# Third project "1/2 inch arbor for slitting saws"



## sn8kboy (Sep 19, 2022)

Here is my third project. This is intended to be used with slitting saws with a 1/2" diameter hole in them. I have several on order from ebay but they have not come in yet.


----------



## T Bredehoft (Sep 19, 2022)

Looking good.


----------



## Dhal22 (Sep 19, 2022)

Yes,  looks great.


----------



## Winegrower (Sep 20, 2022)

I like the way you did the cap.   That can lead to a very low profile which is generally pretty useful.


----------



## sn8kboy (Sep 20, 2022)

Winegrower said:


> I like the way you did the cap.   That can lead to a very low profile which is generally pretty useful.


Thank you! Yes keeping a low profile on the bottom of the arbor allows a little bit more room than the ones I have seen for sale on line. That is why I made one instead of buying one. The top cap can be removed with a 1/2 inch wrench.


----------



## sn8kboy (Sep 22, 2022)

The Saws just arrived and they fit perfectly!


----------



## sn8kboy (Sep 23, 2022)

I laser engraved the arbor with the diameter of the arbor and the hole size of the saw blades.


----------



## brino (Sep 23, 2022)

The arbor looks great!
Well done.



sn8kboy said:


> The Saws just arrived and they fit perfectly!



Perhaps that was just the test fit, but be aware that the way you have that saw mounted in post #6 it will be turning backwards for a conventional vertical mill. You need to flip the blade over.

Only mentioned in case you haven't run one before.



sn8kboy said:


> I laser engraved the arbor with the diameter of the arbor and the hole size of the saw blades.

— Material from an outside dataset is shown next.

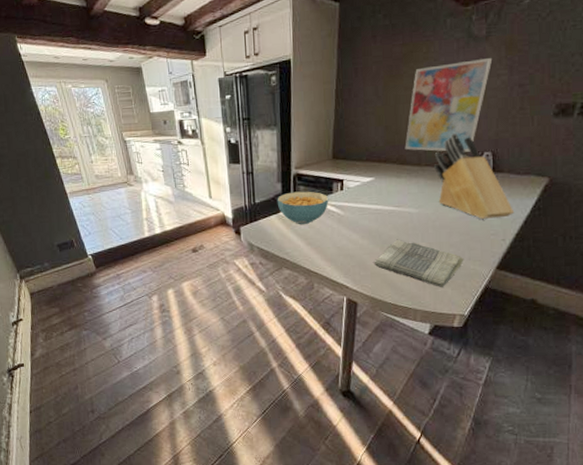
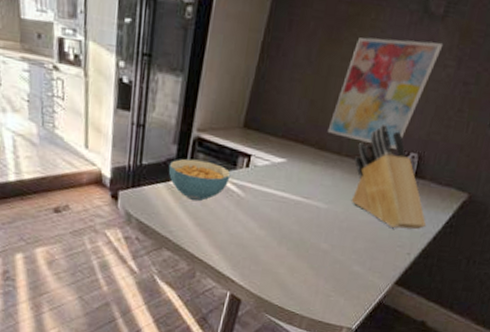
dish towel: present [374,239,464,287] -> none [267,235,365,296]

Wow the engraving looks amazing!
What machine/process do you use?

Brian


----------



## Boswell (Sep 24, 2022)

brino said:


> Wow the engraving looks amazing!
> What machine/process do you use?


+1


----------



## sn8kboy (Sep 25, 2022)

brino said:


> The arbor looks great!
> Well done.
> 
> 
> ...


Hi Brian

I am using a 50 watt fiber laser from LaserStar.net. I just made a coin for one of the guys in my Shelby Cobra Car Club. Here is a picture of the finished product and a video of me engraving it with the laser. Sorry that the video did not focus very well probably because of how bright the laser was. You cannot tell by the angle I took the picture but the dark area is .250 mm deep which is one of the options when setting up the cut. I can go as deep as about 1.5 mm deep but that would take some time and would cut right through the coin.


----------